As soon as the car door clicks shut, the theatrics stop.
It was like that when the police came after Dad died, too.
She was quiet as anything before they turned up, but the second they stepped foot in the house, she grieved like the most devoted of wives in ancient Greece, preparing to throw herself on her husband’s funeral pyre to burn with him.
The second they left, the house sank into quiet again.
In the end, I think the quiet, how it persisted, was too much for her.
In the absence of Dad, there was no chaos to control, nor an outlet for her tirades on her little lot in life.
But it was better to just let Dad be gone than try to keep him alive.
Our mother’s paroxysmal fits at the mere mention of him weren’t worth the upset for her or us.
Seat belt secured, Mom takes a moment to turn to me and pat my cheek.
“You’re a good girl coming to look after your sister.
” I’m embarrassed to have nothing to say to her.
A defense of my sister has already risen and died in my throat.
I’m not sure why it’s like this, why our mother is the only person I can never speak back to, and the only person Natalie can.
The irony is that Natalie follows our mom’s rules far more than I do, but our family has somehow assigned Natalie the role of problem child, and me, the good daughter.
It was only a few months ago that a boy sent me flowers and chocolate to the house for Valentine’s.
He’d played the lead in the school play, had a talent I found compelling.
He told me all about his auditions for drama school, mesmerized me with his monologues.
We started hooking up in the drama center on Thursday lunchtimes when it was empty.
Our sessions were fumbled and juvenile, but they kept me entertained for a little while.
When Mom found the flowers and summoned us both to the kitchen, yelling about teen pregnancies and “boyor matters,” I stood frozen.
In the end, Nat said they were hers. It was Nat who raged about Mom needing to let us have our own lives, a notion I’ve keenly felt and never been able to express.
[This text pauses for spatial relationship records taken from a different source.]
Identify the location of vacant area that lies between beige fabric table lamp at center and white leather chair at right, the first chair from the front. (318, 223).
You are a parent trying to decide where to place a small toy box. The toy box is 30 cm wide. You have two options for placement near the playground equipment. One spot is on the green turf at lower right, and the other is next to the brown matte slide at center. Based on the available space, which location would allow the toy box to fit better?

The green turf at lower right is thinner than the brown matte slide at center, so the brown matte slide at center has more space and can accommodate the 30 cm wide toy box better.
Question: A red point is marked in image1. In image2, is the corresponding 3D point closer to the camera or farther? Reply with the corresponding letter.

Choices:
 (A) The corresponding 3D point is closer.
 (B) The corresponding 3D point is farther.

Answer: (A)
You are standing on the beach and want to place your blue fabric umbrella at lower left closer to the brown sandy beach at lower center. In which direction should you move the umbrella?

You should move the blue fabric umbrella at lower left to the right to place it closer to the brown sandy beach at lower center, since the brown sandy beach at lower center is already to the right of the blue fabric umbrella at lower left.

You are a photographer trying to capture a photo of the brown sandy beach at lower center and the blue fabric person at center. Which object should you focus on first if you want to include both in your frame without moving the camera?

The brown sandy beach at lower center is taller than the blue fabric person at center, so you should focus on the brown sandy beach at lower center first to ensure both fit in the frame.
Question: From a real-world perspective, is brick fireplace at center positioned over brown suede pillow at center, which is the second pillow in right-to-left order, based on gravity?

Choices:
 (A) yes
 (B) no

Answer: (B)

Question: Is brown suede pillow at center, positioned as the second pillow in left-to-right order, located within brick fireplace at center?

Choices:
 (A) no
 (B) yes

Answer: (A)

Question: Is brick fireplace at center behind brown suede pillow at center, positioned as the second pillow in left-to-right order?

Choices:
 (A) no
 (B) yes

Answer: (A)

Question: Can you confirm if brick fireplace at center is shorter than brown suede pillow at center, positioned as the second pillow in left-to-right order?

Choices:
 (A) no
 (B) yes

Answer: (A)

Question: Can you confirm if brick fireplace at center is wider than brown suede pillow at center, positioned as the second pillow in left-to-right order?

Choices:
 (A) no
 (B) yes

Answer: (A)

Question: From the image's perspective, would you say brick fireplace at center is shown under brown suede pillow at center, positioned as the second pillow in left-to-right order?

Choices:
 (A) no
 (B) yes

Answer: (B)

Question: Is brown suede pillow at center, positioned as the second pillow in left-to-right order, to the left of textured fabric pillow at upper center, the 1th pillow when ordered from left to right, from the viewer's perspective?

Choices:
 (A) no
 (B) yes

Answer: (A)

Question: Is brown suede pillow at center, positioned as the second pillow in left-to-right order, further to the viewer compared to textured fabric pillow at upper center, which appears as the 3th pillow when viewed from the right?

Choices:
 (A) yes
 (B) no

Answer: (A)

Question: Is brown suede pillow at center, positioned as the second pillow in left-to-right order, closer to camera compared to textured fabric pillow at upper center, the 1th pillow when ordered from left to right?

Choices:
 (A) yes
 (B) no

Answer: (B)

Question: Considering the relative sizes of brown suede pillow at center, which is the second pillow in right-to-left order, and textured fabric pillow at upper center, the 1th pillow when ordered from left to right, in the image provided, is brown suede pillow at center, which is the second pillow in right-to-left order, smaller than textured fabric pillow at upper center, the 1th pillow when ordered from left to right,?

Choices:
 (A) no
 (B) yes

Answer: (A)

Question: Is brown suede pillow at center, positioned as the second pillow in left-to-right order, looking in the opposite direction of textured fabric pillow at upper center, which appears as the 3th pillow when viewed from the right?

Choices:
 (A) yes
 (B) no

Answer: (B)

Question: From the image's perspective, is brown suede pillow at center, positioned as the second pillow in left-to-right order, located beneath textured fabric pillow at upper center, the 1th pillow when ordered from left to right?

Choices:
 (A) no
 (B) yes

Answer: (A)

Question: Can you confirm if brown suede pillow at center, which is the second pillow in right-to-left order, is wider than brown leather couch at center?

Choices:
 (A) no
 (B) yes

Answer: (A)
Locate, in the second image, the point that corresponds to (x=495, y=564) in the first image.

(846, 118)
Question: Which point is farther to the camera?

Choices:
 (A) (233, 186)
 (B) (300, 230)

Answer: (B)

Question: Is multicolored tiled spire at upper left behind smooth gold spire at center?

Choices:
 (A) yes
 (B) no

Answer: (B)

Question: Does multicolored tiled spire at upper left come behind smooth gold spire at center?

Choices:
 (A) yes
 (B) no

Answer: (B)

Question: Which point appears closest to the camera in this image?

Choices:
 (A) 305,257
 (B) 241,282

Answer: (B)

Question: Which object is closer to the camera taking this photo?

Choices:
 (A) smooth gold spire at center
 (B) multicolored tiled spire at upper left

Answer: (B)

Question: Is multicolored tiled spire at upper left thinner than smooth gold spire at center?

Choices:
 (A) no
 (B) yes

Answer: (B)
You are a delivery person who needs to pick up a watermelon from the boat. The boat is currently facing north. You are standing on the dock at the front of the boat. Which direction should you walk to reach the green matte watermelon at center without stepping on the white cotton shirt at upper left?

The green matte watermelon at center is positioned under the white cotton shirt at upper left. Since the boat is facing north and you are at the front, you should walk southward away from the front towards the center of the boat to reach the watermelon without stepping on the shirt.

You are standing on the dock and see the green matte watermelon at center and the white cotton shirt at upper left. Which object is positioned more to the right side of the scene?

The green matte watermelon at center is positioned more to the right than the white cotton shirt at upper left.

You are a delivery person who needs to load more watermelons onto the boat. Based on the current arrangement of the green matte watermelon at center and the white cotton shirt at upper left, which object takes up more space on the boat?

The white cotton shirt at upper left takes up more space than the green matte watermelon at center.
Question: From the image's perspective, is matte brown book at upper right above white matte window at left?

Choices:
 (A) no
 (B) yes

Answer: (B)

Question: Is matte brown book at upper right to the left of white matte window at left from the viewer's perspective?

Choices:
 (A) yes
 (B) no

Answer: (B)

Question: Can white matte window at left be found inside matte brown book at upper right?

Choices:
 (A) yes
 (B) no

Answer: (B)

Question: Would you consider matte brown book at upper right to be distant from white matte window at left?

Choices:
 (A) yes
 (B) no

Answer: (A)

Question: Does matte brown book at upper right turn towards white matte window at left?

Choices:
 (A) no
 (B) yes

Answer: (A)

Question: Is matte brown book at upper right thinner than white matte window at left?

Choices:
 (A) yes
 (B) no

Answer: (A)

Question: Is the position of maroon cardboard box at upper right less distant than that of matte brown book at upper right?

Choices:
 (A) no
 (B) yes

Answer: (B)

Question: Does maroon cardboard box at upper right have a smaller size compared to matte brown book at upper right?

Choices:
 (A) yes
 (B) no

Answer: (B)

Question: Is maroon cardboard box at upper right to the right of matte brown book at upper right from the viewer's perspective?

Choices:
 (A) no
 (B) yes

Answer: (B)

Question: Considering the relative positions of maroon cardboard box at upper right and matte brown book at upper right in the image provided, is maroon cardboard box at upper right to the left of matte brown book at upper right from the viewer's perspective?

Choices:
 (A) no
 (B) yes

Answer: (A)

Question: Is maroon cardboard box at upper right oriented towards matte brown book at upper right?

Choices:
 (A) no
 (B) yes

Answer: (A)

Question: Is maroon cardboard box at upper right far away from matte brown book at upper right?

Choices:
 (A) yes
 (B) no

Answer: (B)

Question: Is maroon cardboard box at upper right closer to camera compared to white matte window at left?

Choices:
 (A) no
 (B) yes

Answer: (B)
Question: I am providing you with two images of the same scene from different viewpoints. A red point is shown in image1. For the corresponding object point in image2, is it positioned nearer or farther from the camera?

With Dad gone, Mom’s depressive episodes are less frequent, but her attention, suffocating.
“If I hear anything about being up to no good with boys—” Mom barks.
“She was good.” Natalie. She has no idea if this is true, but she says it anyway.
Mom checks her mirrors, begins to pull out. She doesn’t reply to Natalie, just throws her voice back to me. “Good. Because you can’t go blindly following your wayward sister.”
“Mom.” Natalie. “Can you not?”
“What? I told you to stay away from that boy, to focus on your studies.” She pauses to huff for emphasis.
“You told me your party was girls only, at Emily’s.
And now I’m picking you up from that boy’s place after doing god knows what, and the boy’s had the fancy to go and split his head open like a coconut—”
I wonder if Mom thinks of Dad’s dead body in that way. A piece of food gone wrong. A gingerbread man with his limbs snapped. He hadn’t looked much like a gingerbread man to me when I’d crept out behind my sister that night. He’d looked very much like a dead body.
“Mom.” Natalie’s eyes are screwed shut, fists flexing closed and open.
I lean forward. “Mom, this is a hard morning for her. She’s grieving—”
“Hard for her? Do you know how mortifying it was calling Emily’s mother and having her realize my baby had lied to me about where sh—”
“Please, Mom,” I say.
But Natty simply waves a hand. “Leave it, Care. It’s fine.”
And so she sits there, absorbing it all so that I won’t have to, as she always does.
I’m indebted to her for this, I know. Not that she expects anything of me in return.
But still, the guilt gnaws at me as I sit, listening.
And I promise myself that I will always work to repay this favor.
After all, Natty needs protecting sometimes, too.